I dropped the 2 datasets. Actually, we can use them separately but I want to use them together. Firstly I’ll concatenate them after that I’ll separate them again as 2 datasets; train and test.
Concatenate 2 Datasets
I’ll use the ‘Add Rows’ component for this case. And I’ll drag them from the bottom point to input points of the ‘Add Rows’ component. I did so because they had the same columns. Actually, we could use them without concatenating but I wanted to show how we can concatenate 2 datasets. We’ll separate it again into 2 datasets as, test and train datasets.
If you hover on the bottom point of the Add Rows component after clicking the ‘Run’ button you can see the ‘Visualize’ option.
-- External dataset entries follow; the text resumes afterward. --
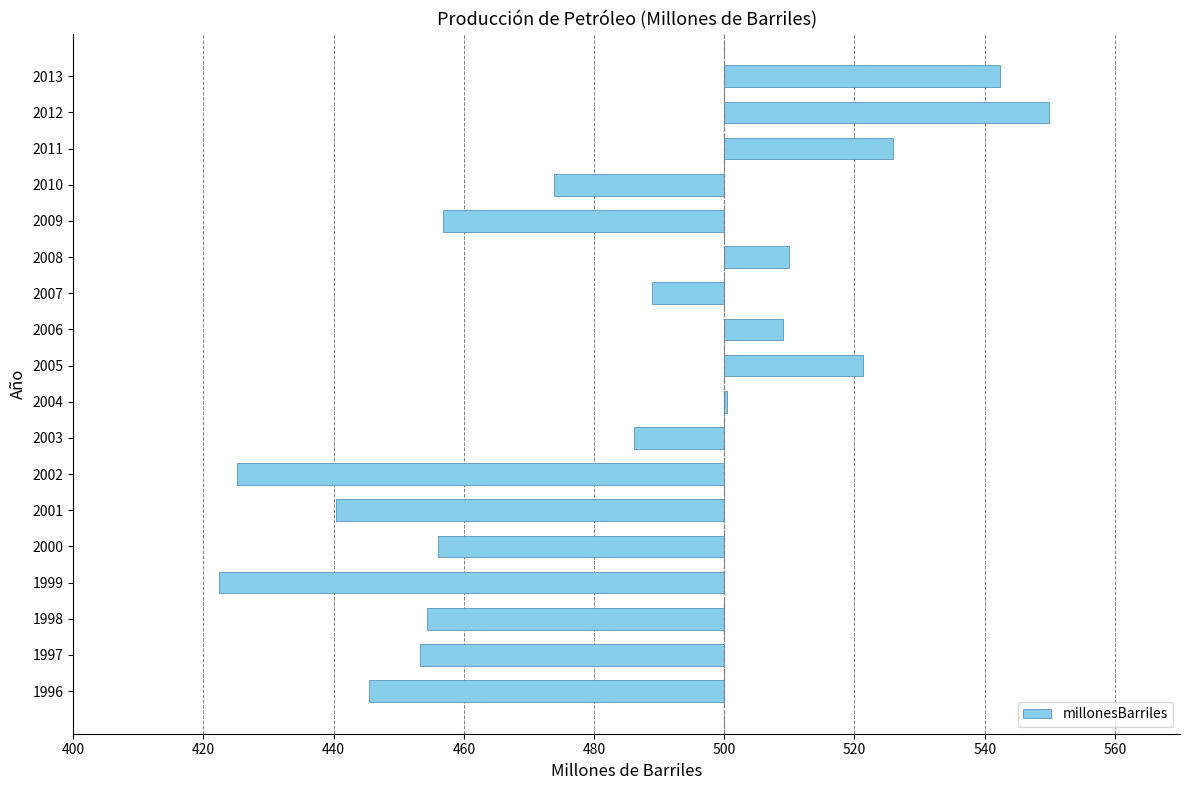

True or false: the data shows 49.8 at 2012.

True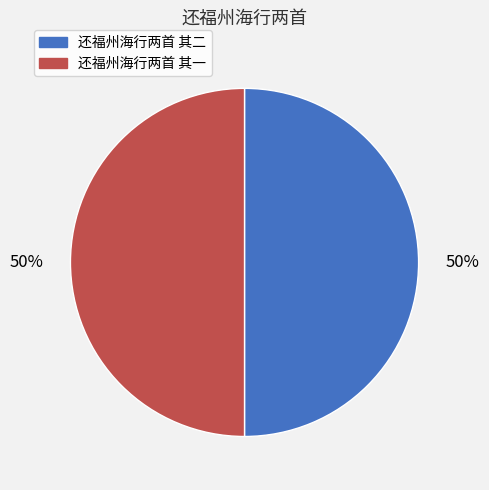

Is it true that 还福州海行两首 其二 is 59% of the pie?

False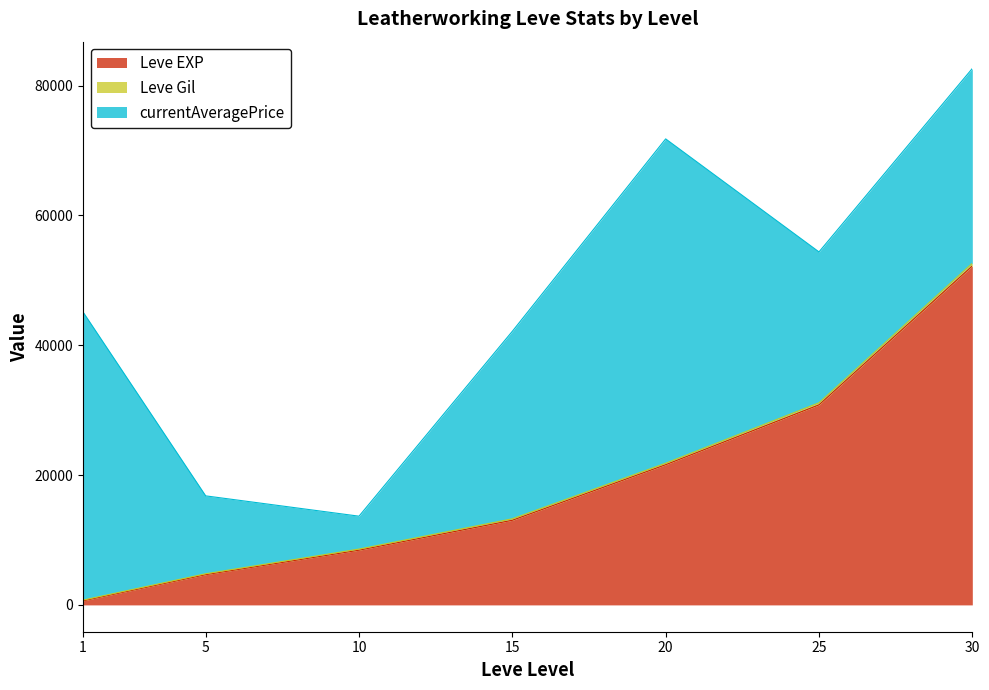

What is the greatest value displayed?

52630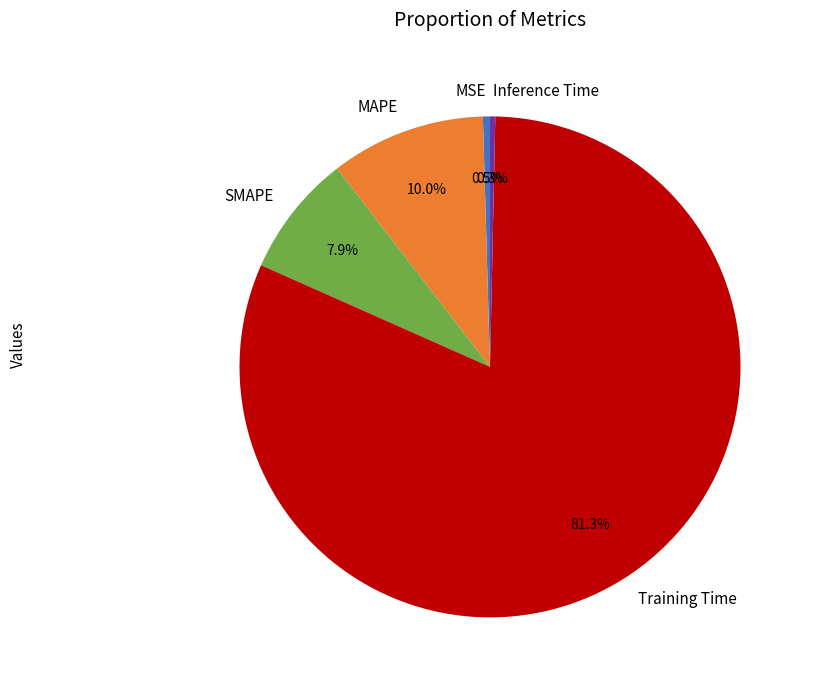

Combined, what portion of the pie is MSE and Training Time?

81.8%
If you use it, you will see 1000 rows. If you did the same thing for 2 datasets, you’ll see 300 and 700 rows respectively.
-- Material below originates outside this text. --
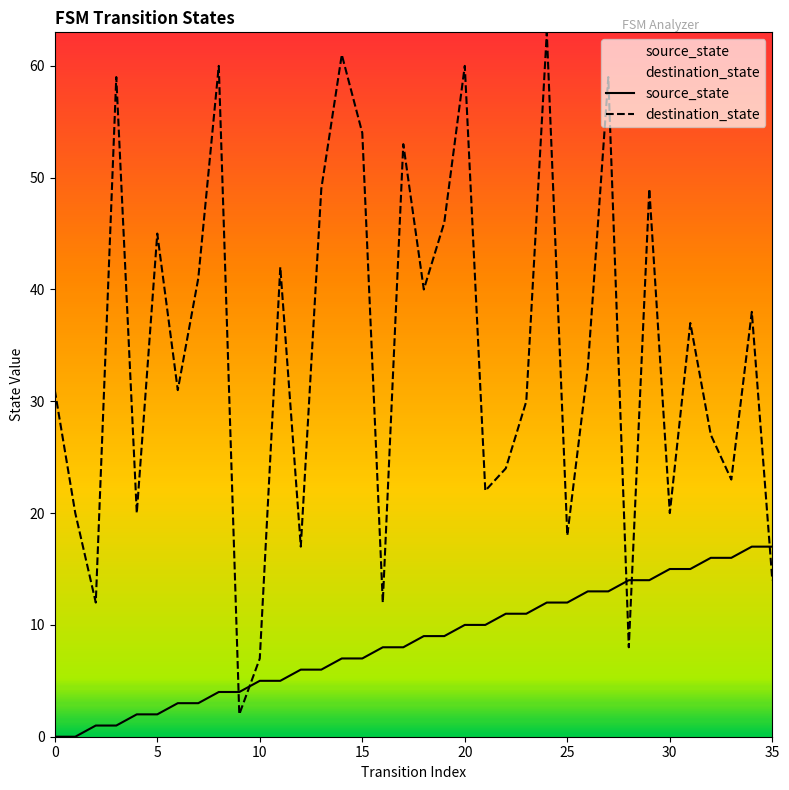

What is the average value of the source_state series?

8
Now we need to split the dataset into 2 parts, train, test data. We will train the model with the train dataset and we will evaluate the model’s score with the test dataset. I’ll use the ‘Split Data’ component for splitting the dataset. I drag and drop the component under the ‘Add Rows’ component and I drag the point at the bottom of the ‘Add Rows’ to the ‘Split Data’ component.
We can set a percentage that how much percentage will be training data from the right side. In this case, I set %75 (0.75) of the main dataset for trainig data and the test data will be %25. ML Studio divided it into 2 datasets.
There are 2 output points, 1st and 2nd. We use 1st for the train dataset and 2nd for the test dataset.
We split our dataset successfully. Now we need to train a model. I’m going to use the ‘Train Model’ and ‘Linear Regression’ components.
I’ll combine the ‘Train Model’ component’s 2nd input point with the 1st output point of the ‘Split Data’ component. After that, I’ll combine the ‘Train Model’ component’s 1st input with the output point of the ‘Linear Regression’ component. And I’ll choose the ‘y’ column from the ‘Train Model’. For our case, we will try to predict the ‘y’ by using the ‘x’.
Scoring the Model
We have already created our model. Now we need to score (test) our model. I am going to use the ‘Score Model’ component. As you probably remember we have the test dataset which we’ll use now. I’ll combine the ‘Train Model’ component’s output with the 1st input point of the ‘Score Model’ component, and the ‘Score Model’ component’s 2nd input point with the 2nd output with the ‘Split Data’ component.
We can see predicted values under the ‘Scored Label’ column.
Evaluating the Model
Now we can evaluate the model. For this, I’ll use the ‘Evaluate Model’ component. I’ll combine the output point of the ‘Score Model’ component with 1st input point of the ‘Evaluate Model’ component.
If we hover on the output point of the ‘Evaluate Model’ component, we can see the ‘Visualize’ button.
I hope this story was helpful and you enjoyed it. As I said, my machine learning journey is not long. I’m playing with these programmes like ML Studio for understanding the core of machine learning. I wanted to introduce Azure ML Studio to you.